Obudziłam się wcześnie kiedy zobaczyłam, że nie leżę na kanapie byłam ogromnie zaszokowana, rozejrzałam się po pokoju i rozpoznałam, że jestem w pokoju Karola, nie wiedziałam dlaczego tak jest, więc usiadłam na łóżku i zaczęłam przeglądać instagrama, bałam się, że zobaczę jakieś wyjaśnienia Weroniki i Mikołaja ale na szczęście nic takiego się nie stało.
Miałam już schodzić na dół żeby zrobić sobie śniadanie kiedy nagle do pokoju wszedł Karol i powiedział:
- Oo Marta widzę, że już wstałaś, jak się czujesz?
- No spoczko ale co ja robię u ciebie w łóżku?

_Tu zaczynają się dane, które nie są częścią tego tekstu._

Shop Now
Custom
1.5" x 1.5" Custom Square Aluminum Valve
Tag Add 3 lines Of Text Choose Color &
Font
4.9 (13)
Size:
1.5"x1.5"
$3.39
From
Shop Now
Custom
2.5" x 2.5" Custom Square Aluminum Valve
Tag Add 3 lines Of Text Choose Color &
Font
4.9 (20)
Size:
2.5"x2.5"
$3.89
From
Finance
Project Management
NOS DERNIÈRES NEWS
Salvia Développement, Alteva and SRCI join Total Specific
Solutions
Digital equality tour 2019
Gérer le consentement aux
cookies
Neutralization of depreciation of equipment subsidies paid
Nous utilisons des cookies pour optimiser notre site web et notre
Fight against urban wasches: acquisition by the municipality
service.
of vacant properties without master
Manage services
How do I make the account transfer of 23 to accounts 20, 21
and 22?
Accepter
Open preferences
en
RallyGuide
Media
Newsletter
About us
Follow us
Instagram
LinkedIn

- No wiesz, pomyślałem, że będzie ci niewygodnie na kanapie, więc przeniosłem cię na moje łóżko, a ja spałem na kanapie.
- Oj Karol, nie trzeba było, pewnie teraz ty jesteś niewyspany - podeszłam do niego i go przytuliłam dodając - nie trzeba było.

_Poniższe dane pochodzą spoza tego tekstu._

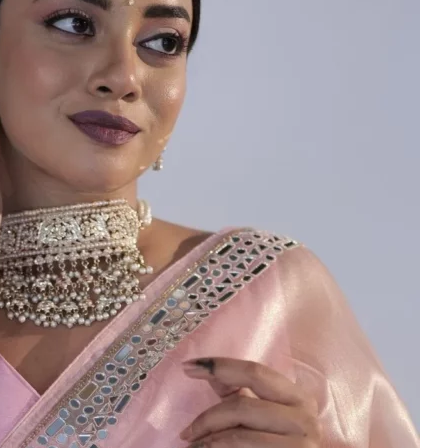
HANDLOOM SILK
FESTIVE
BANARASI SILK
FORMAL WEAR
TIS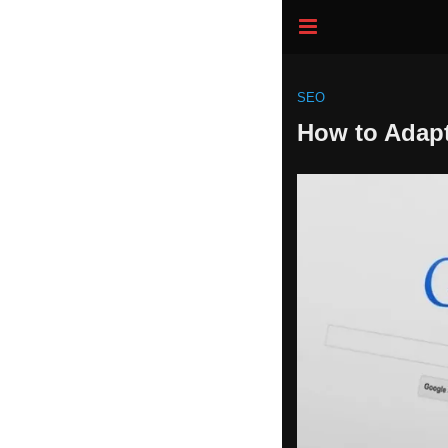
SEO
How to Adapt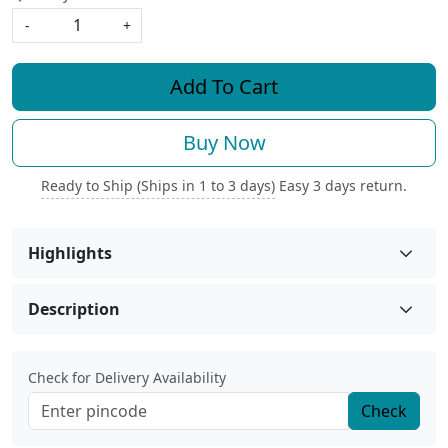
-
+
Add To Cart
Buy Now
Ready to Ship (Ships in 1 to 3 days)
Easy 3 days return.
Highlights
Description
Check for Delivery Availability
Check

- Chodź na dół, bo dzisiaj robimy sobie wielkie ekipowe śniadanie.
- Ale fajnie, poczekaj tylko się ubiorę i schodzę na dół.
- Dobra, czekamy na dole.
Ubrałam się i zeszłam na dół, byłam trochę zdziwiona zachowaniem Karola, bo ostatnio nasze relacje nie były najlepsze, ale uznałam, że to pewnie dlatego, że rozumie mój ból, ponieważ jego też zdradziła partnerka. Kiedy byłam na schodach i zobaczyłam pięknie udekorowany stół nie wiedziałam co się dzieje, czy zapomniałam o jakimś święcie?
Podeszłam dyskretnie do Kasi i spytałam:
- Z jakiej okazji dom jest tak udekorowany?

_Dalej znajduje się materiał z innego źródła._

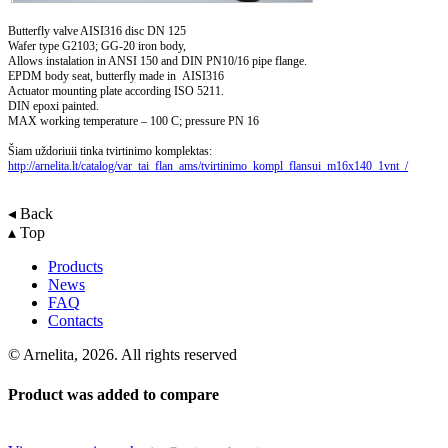
Butterfly valve AISI316 disc DN 125
Wafer type G2103; GG-20 iron body,
Allows instalation in ANSI 150 and DIN PN10/16 pipe flange.
EPDM body seat, butterfly made in AISI316
Actuator mounting plate according ISO 5211.
DIN epoxi painted.
MAX working temperature – 100 C; pressure PN 16
Šiam uždoriuii tinka tvirtinimo komplektas:
http://arnelita.lt/catalog/var_tai_flan_ams/tvirtinimo_kompl_flansui_m16x140_1vnt_/
◂ Back
▴ Top
Products
News
FAQ
Contacts
© Arnelita, 2026. All rights reserved
Product was added to compare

- Nie pamiętasz? Przecież dzisiaj urodziny Mateusza.
- O Matko Boska, nie mam prezentu, kompletnie o tym zapomniałam przez to wszystko co się działo. Boże Kasia i co ja teraz zrobię?
- Spokojnie Marta, Mateusz jest na razie na jakiejś wycieczce z Marcysią i my za ten czas przygotowujemy imprezę, a ty teraz szybko pojedziesz do sklepu i mu coś kupisz, okej?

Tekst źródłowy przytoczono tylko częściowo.